Ilmu kanuragan tingkat tinggi yang dikuasai Ario Langit seperti Aguru Bayanaka tidak bisa dipergunakan melawan siluman. Alhasil Ario Langit hanya mengandalkan kekuatan Siluman Masalembu saja. Kedua orang itu makin terdesak hebat. Tak lama lagi mereka akan terluka atau tewas jika tidak segera memperoleh bantuan yang memadai.
Panglima Amranutta memutuskan untuk berdiam diri. Dia dan yang lainnya juga tidak memiliki cukup kemampuan melawan siluman. Apalagi para siluman anak buah Siluman Puncak Pangrango itu mengalir tak habis-habis. Percuma mereka menerjunkan diri dalam pertempuran. Ini adalah pertempuran yang tidak akan bisa mereka menangkan.
Di saat-saat genting bagi Siluman Masalembu yang sudah goyah setelah beberapa kali menerima pukulan gada siluman raksasa bermata satu, juga Galuh Lalita yang bernasib kurang lebih sama, gadis Padepokan Maung Leuweung yang ternyata adalah seorang siluman itu beberapa kali juga sudah menerima pukulan di tubuhnya. Sebuah bayangan berkelebat luar biasa cepat masuk dalam pertempuran. Terdengar ledakan luar biasa keras saat bayangan yang baru tiba itu mendorongkan kedua telapak tangannya ke depan. Selarik besar cahaya kebiruan menghantam beberapa siluman raksasa bermata satu.
Siluman-siluman bertubuh besar itu seketika hangus menjadi debu. Bukan lagi tewas dengan jasad yang masih utuh. Beberapa kali bayangan yang masih belum kelihatan wujudnya itu membagi-bagi pukulan dahsyat berupa cahaya kebiruan. Pukulan yang memang khusus dipakai untuk melawan segala hal yang berbau gaib. Pukulan Geni Sewindu milik Pendekar Arya Dahana yang dipakai untuk menghadang laju serangan terhadap Siluman Masalembu dan Galuh Lalita yang sudah kepayahan.

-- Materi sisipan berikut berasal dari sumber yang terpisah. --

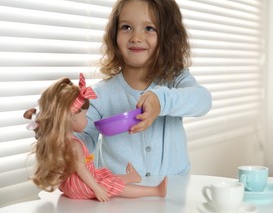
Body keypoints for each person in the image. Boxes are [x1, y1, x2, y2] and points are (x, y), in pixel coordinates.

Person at [76, 0, 212, 177]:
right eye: (126, 27)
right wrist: (56, 134)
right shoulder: (100, 95)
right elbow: (82, 139)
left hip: (172, 197)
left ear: (168, 37)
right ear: (114, 35)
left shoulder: (175, 80)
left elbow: (203, 100)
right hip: (120, 201)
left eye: (149, 28)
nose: (136, 37)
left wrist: (160, 101)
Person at [24, 74, 167, 202]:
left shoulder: (64, 140)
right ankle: (155, 191)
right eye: (84, 115)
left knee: (104, 176)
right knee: (112, 187)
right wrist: (97, 189)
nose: (87, 120)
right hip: (79, 187)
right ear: (71, 117)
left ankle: (132, 178)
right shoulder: (74, 145)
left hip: (70, 185)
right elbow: (81, 169)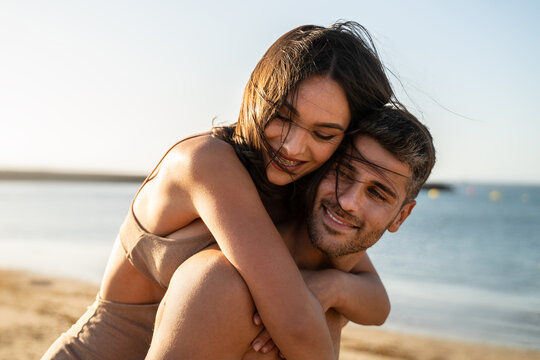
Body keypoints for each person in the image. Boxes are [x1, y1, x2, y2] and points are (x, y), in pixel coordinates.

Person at [42, 21, 396, 360]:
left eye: (323, 134)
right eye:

Para siluman itu menjadi jerih. Mereka menghentikan serangan dan bergerombol diam dalam keadaan siaga tempur. Sepertinya menunggu perintah. Perintah dari pemimpin mereka yang tiba di gelanggang pertempuran dengan cara yang luar biasa. Siluman Puncak Pangrango memang mengamati terus jalannya serbuan ke markas Kerajaan Lawa Agung di Lembah Mandalawangi ini. Tadinya raja siluman gunung ini yakin anak buahnya mampu menaklukkan kedua siluman dari laut utara dan laut selatan itu. Namun kedatangan Arya Dahana membuat kemenangan yang sudah di depan mata buyar seketika. Mau tak mau dia harus turun tangan sendiri menghadapi pendekar besar itu.
Siluman Puncak Pangrango mengayunkan tangan ke depan. Mengirimkan pukulan dahsyat Kawah Ratu yang selama ini jarang sekali menemui tandingan. Hanya Si Bungkuk Misteri saja yang bisa menghadapi pukulan kanuragan bercampur gaib miliknya.
Wuuuuss! Blaaarr!
Terdengar ledakan keras disertai percikan api saat pukulan Kawah Ratu bertemu dengan Geni Sewindu Arya Dahana.
Siluman Puncak Pangrango memandang dengan mata melotot tak percaya setelah berusaha keras menyeimbangkan tubuhnya agar tak terjungkal keras. Pendekar besar ini memang luar biasa! Pantas saja datuk-datuk sakti nomor satu pernah dikalahkannya.